Material supplied START
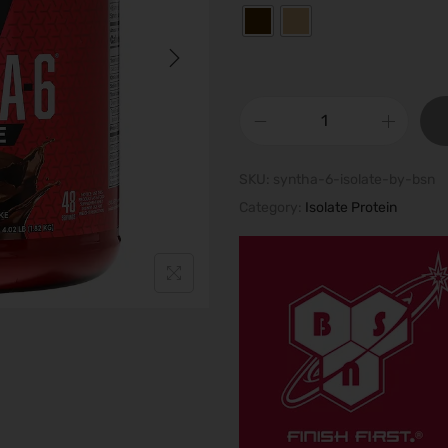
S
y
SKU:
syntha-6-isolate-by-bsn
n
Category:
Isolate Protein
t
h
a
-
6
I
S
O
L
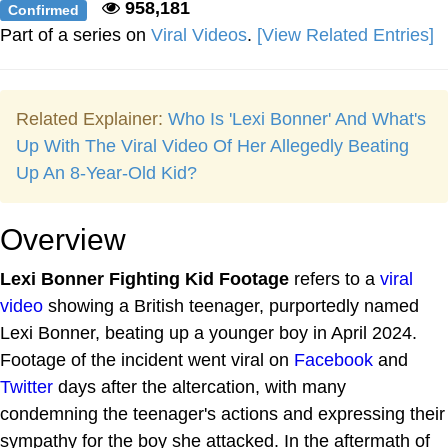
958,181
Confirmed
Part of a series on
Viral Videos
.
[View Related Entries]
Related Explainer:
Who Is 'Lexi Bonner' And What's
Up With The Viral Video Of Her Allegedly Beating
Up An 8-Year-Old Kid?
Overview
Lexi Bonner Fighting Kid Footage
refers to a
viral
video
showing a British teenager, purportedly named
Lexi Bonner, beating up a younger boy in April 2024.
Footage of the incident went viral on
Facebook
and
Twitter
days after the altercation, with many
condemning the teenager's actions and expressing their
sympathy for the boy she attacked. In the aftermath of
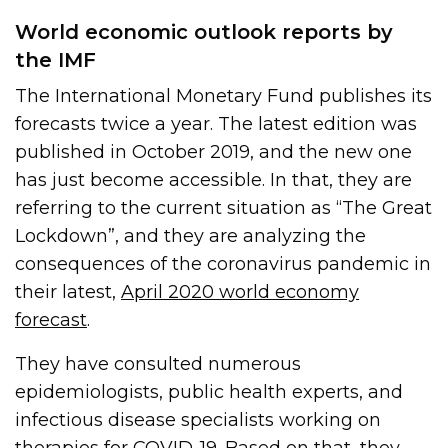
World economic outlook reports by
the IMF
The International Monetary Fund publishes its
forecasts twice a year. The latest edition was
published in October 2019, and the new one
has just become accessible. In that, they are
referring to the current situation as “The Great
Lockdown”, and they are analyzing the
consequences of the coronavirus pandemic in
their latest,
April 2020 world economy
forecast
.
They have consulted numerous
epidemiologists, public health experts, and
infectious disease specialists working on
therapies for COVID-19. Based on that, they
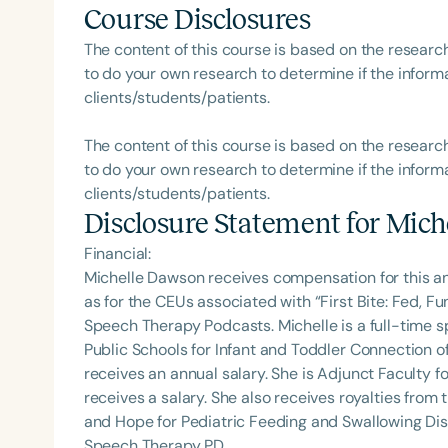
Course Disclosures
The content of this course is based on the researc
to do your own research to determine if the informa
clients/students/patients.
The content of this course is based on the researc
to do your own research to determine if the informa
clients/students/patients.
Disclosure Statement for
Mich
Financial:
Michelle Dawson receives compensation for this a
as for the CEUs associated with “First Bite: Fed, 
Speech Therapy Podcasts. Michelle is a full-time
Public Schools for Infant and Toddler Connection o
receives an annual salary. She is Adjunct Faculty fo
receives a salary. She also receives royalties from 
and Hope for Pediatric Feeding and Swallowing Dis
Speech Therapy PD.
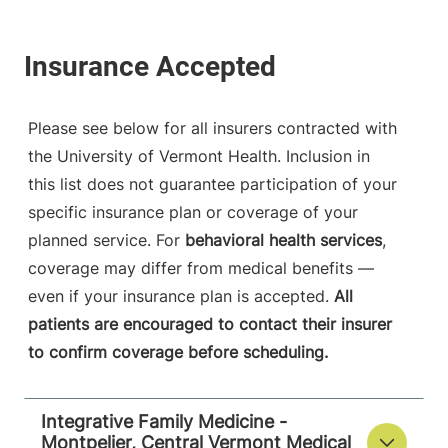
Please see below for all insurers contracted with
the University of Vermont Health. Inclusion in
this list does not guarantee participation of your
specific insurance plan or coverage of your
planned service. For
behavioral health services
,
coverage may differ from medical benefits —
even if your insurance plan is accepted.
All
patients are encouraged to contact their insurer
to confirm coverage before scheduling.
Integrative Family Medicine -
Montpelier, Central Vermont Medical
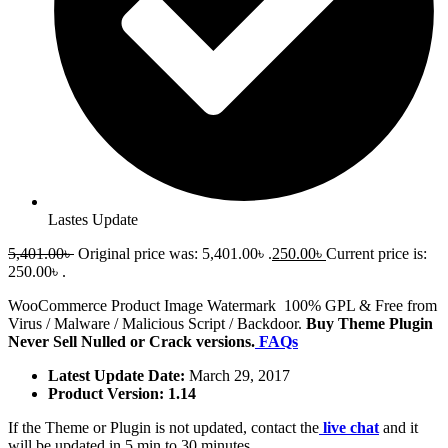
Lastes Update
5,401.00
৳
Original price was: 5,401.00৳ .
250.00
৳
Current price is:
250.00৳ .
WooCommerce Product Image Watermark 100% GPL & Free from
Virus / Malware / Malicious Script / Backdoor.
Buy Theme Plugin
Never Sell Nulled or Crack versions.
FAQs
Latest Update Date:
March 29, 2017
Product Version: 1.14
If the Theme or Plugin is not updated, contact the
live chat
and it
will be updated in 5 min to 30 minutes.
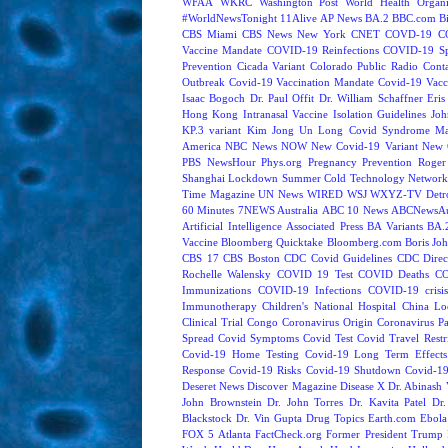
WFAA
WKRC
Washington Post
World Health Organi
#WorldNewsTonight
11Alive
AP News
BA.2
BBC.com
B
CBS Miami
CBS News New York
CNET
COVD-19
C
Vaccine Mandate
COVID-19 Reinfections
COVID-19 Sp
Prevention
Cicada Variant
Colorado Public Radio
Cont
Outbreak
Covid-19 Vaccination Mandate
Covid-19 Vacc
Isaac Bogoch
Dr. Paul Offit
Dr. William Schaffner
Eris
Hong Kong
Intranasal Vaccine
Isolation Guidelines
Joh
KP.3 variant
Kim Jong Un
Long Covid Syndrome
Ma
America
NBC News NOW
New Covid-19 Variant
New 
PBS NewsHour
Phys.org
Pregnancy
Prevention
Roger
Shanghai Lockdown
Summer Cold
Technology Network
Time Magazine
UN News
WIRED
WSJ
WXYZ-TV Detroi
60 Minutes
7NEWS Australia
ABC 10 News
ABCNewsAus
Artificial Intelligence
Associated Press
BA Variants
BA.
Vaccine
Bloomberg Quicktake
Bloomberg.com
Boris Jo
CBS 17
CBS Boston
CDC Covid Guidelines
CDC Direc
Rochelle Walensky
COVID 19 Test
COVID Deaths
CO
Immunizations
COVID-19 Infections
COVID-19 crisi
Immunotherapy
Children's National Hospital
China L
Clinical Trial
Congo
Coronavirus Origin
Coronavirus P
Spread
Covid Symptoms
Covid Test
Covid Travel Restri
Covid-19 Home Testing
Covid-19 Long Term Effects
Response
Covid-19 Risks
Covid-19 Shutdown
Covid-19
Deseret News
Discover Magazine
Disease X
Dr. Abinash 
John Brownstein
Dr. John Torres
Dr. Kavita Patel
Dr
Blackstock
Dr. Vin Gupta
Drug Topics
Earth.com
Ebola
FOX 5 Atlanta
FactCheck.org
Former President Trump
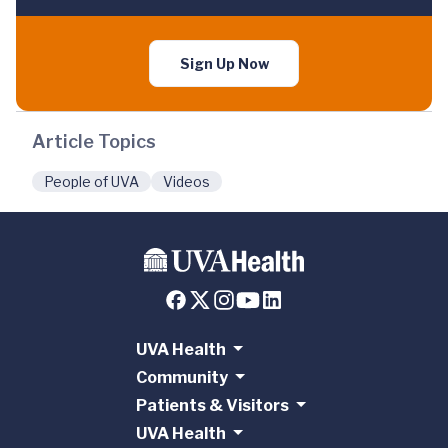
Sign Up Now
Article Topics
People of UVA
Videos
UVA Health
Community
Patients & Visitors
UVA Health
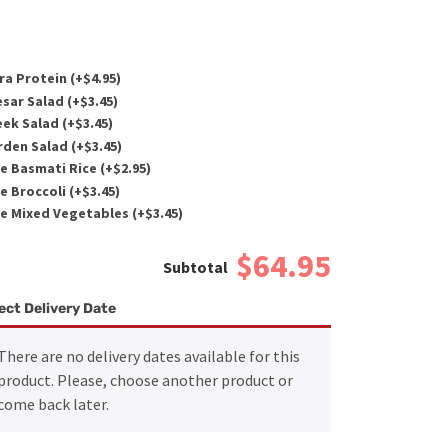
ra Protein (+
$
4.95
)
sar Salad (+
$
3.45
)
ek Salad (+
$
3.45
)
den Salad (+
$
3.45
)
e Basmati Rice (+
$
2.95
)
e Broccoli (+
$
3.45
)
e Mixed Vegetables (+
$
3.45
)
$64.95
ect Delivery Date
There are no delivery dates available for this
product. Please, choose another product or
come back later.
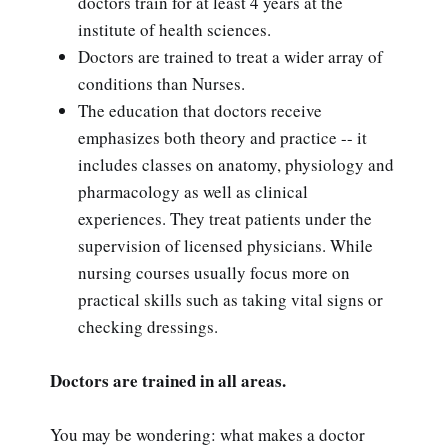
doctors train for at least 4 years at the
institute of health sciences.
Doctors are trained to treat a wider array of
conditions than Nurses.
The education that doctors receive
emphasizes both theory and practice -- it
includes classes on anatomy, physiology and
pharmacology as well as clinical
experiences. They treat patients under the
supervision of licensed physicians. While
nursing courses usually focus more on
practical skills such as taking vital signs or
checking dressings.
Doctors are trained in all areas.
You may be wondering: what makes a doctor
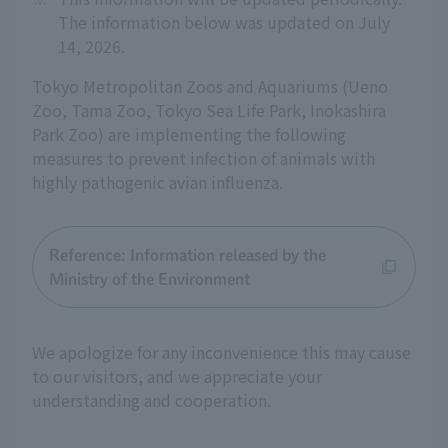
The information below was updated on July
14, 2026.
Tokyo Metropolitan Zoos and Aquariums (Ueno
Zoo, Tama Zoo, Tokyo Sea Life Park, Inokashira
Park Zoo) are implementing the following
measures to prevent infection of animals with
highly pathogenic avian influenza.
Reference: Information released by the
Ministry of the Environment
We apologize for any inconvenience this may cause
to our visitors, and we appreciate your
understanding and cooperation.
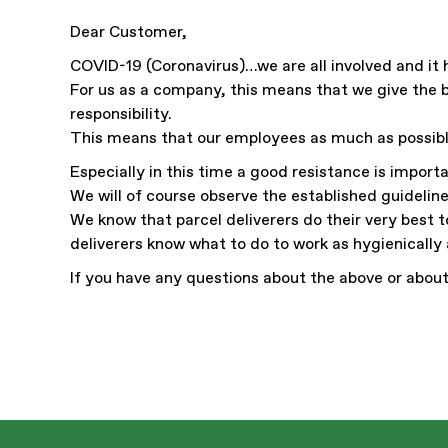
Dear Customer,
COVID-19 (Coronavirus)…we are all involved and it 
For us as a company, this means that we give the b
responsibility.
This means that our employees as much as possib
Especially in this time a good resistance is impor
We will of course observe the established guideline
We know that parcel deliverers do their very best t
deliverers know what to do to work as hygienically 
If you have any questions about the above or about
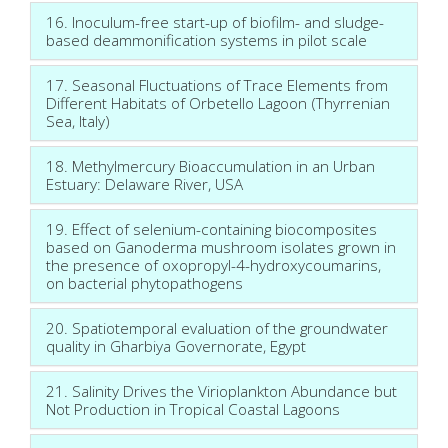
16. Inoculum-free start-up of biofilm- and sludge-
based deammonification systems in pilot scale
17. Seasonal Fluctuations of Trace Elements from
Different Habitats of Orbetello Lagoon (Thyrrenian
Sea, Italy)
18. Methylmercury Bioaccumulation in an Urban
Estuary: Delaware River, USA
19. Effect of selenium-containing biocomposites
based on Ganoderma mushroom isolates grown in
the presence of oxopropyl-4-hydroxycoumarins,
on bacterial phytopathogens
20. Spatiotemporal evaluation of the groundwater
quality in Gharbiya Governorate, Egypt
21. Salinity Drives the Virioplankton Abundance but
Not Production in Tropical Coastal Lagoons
Material supplied END
> **Goal of the exercise**:
Above are some records. Output exactly the lines from the one that contains "are analyzing the" to the one that contains "Speech Therapy Podcasts.", keeping both, and omit the pictures.

> **Written solution**:
Lockdown”, and they are analyzing the
consequences of the coronavirus pandemic in
their latest,
April 2020 world economy
forecast
.
They have consulted numerous
epidemiologists, public health experts, and
infectious disease specialists working on
therapies for COVID-19. Based on that, they
Course Disclosures
The content of this course is based on the researc
to do your own research to determine if the informa
clients/students/patients.
The content of this course is based on the researc
to do your own research to determine if the informa
clients/students/patients.
Disclosure Statement for
Mich
Financial:
Michelle Dawson receives compensation for this a
as for the CEUs associated with “First Bite: Fed, 
Speech Therapy Podcasts. Michelle is a full-time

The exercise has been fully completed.